#### [Task to carry out]
Transcribe every line of the material below without change, apart from dropping the pictures.

——

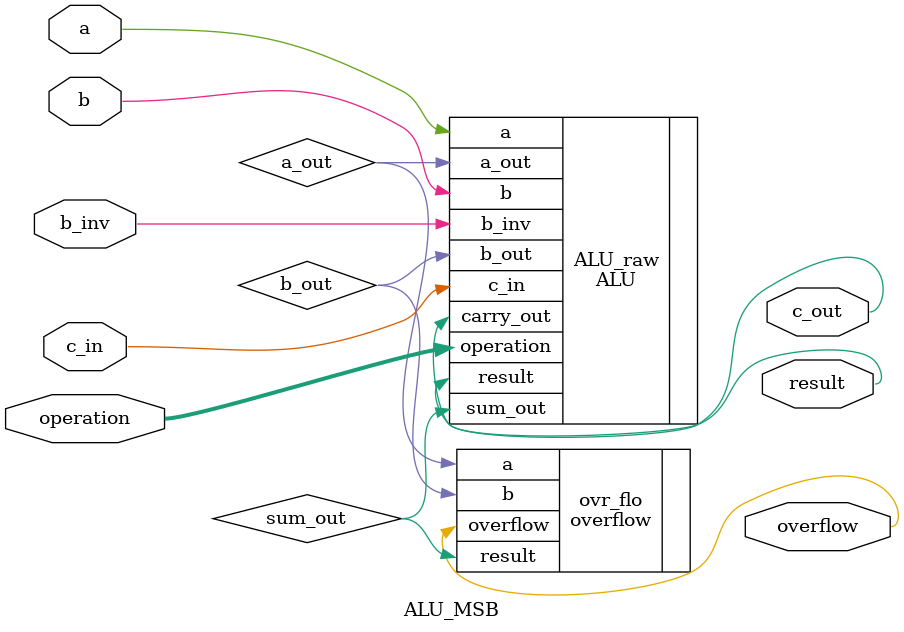
<source format=v>

module ALU_MSB(input a, input b, input b_inv, input c_in, input [1:0] operation, 
    output result, output c_out, output overflow);

    wire a_out, sum_out;

    ALU ALU_raw(.a(a), .b(b), .b_inv(b_inv), .c_in(c_in), .operation(operation), .result(result), 
        .carry_out(c_out), .a_out(a_out), .b_out(b_out), .sum_out(sum_out));

    overflow ovr_flo(.a(a_out), .b(b_out), .result(sum_out), .overflow(overflow));

endmodule

    
</source>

——

#### [Answer to this exercise]
<source format=v>

module ALU_MSB(input a, input b, input b_inv, input c_in, input [1:0] operation, 
    output result, output c_out, output overflow);

    wire a_out, sum_out;

    ALU ALU_raw(.a(a), .b(b), .b_inv(b_inv), .c_in(c_in), .operation(operation), .result(result), 
        .carry_out(c_out), .a_out(a_out), .b_out(b_out), .sum_out(sum_out));

    overflow ovr_flo(.a(a_out), .b(b_out), .result(sum_out), .overflow(overflow));

endmodule

    
</source>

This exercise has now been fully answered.